> **Text under study**:
Dr. Michael Columbia


Department of Chemistry

University Affiliation

Indiana University - Purdue University Fort Wayne


Long before digital imaging was so common, photography relied on light-induced chemical reactions to produce images. For over a century, the photochemical reactions of silver salts dominated this market, but the reactions of other photosensitive salts containing iron or chromium have also been used to generate photographs as far back as the 1840s. These “alternative” processes have been rediscovered by modern photographers who are interested in making one-of-a-kind prints from digitally-captured images.

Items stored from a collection
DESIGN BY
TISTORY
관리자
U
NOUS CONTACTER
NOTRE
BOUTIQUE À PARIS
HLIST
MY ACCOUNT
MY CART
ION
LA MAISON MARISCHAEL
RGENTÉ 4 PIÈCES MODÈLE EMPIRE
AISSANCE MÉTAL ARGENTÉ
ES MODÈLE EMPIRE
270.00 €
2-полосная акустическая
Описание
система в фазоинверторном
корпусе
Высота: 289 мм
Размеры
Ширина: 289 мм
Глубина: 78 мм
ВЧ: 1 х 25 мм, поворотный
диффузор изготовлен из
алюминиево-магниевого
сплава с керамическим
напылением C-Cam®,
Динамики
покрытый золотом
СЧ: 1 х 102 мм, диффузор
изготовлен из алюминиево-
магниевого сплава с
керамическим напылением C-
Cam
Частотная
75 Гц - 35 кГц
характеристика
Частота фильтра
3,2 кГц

> **Study questions**:
**1.** According to the text on photochemical photography, how long ago were salts containing iron or chromium first used to make photographs?
**2.** Extend the text on photochemical photography, picking up after its last sentence.

> **Replies**:
**1.** As far back as the 1840s.

**2.**
The science of many alternative photographic processes has long been overlooked. The ferric-gum photographic development technique is such a process. It relies on the hardening of the binder in watercolor paint (gum Arabic) when it contacts paper containing a salt called iron(III) chloride. Prior to applying the paint, the paper is saturated with iron(III) chloride, then exposed to ultraviolet light through a transparency of a digitally-recorded image. This produces a faint image due to the bleaching of the iron(III) ions in the paper. Watercolor paint is now applied to the paper and a hardened film is formed where the gum Arabic contacts the unbleached iron(III) chloride. Washing the paper in water removes the unhardened paint, producing an image with much greater contrast. The process that hardens the gum Arabic has been named “crys-gelling” by practitioners, but the nature of the chemical interaction between the iron(III) ions and the molecules in the gum Arabic has not yet been unraveled.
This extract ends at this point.